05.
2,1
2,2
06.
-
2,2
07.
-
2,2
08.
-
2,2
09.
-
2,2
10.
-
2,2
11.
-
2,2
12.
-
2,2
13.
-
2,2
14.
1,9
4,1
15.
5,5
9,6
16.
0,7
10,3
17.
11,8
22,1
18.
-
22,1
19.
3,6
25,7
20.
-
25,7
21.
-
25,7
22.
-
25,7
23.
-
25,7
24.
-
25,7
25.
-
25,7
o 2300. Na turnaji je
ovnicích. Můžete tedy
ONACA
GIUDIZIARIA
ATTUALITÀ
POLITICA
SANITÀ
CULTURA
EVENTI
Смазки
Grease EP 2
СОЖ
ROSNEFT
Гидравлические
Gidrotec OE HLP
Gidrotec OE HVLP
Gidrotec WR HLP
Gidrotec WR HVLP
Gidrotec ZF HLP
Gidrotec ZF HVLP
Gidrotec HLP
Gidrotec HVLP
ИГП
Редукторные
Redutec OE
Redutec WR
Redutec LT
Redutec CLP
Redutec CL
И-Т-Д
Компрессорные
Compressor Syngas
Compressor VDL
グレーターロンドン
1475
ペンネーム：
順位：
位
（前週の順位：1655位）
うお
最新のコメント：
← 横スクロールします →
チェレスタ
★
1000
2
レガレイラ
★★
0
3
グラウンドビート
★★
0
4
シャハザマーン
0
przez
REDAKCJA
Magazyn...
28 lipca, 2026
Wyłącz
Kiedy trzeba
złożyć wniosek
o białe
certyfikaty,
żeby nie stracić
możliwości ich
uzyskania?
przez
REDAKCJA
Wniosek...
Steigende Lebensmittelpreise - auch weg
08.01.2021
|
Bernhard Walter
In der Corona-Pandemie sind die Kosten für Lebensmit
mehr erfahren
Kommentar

- **Brief**:
Set out the complete listing exactly as shown.

- **Written response**:
05.
2,1
2,2
06.
-
2,2
07.
-
2,2
08.
-
2,2
09.
-
2,2
10.
-
2,2
11.
-
2,2
12.
-
2,2
13.
-
2,2
14.
1,9
4,1
15.
5,5
9,6
16.
0,7
10,3
17.
11,8
22,1
18.
-
22,1
19.
3,6
25,7
20.
-
25,7
21.
-
25,7
22.
-
25,7
23.
-
25,7
24.
-
25,7
25.
-
25,7
o 2300. Na turnaji je
ovnicích. Můžete tedy
ONACA
GIUDIZIARIA
ATTUALITÀ
POLITICA
SANITÀ
CULTURA
EVENTI
Смазки
Grease EP 2
СОЖ
ROSNEFT
Гидравлические
Gidrotec OE HLP
Gidrotec OE HVLP
Gidrotec WR HLP
Gidrotec WR HVLP
Gidrotec ZF HLP
Gidrotec ZF HVLP
Gidrotec HLP
Gidrotec HVLP
ИГП
Редукторные
Redutec OE
Redutec WR
Redutec LT
Redutec CLP
Redutec CL
И-Т-Д
Компрессорные
Compressor Syngas
Compressor VDL
グレーターロンドン
1475
ペンネーム：
順位：
位
（前週の順位：1655位）
うお
最新のコメント：
← 横スクロールします →
チェレスタ
★
1000
2
レガレイラ
★★
0
3
グラウンドビート
★★
0
4
シャハザマーン
0
przez
REDAKCJA
Magazyn...
28 lipca, 2026
Wyłącz
Kiedy trzeba
złożyć wniosek
o białe
certyfikaty,
żeby nie stracić
możliwości ich
uzyskania?
przez
REDAKCJA
Wniosek...
Steigende Lebensmittelpreise - auch weg
08.01.2021
|
Bernhard Walter
In der Corona-Pandemie sind die Kosten für Lebensmit
mehr erfahren
Kommentar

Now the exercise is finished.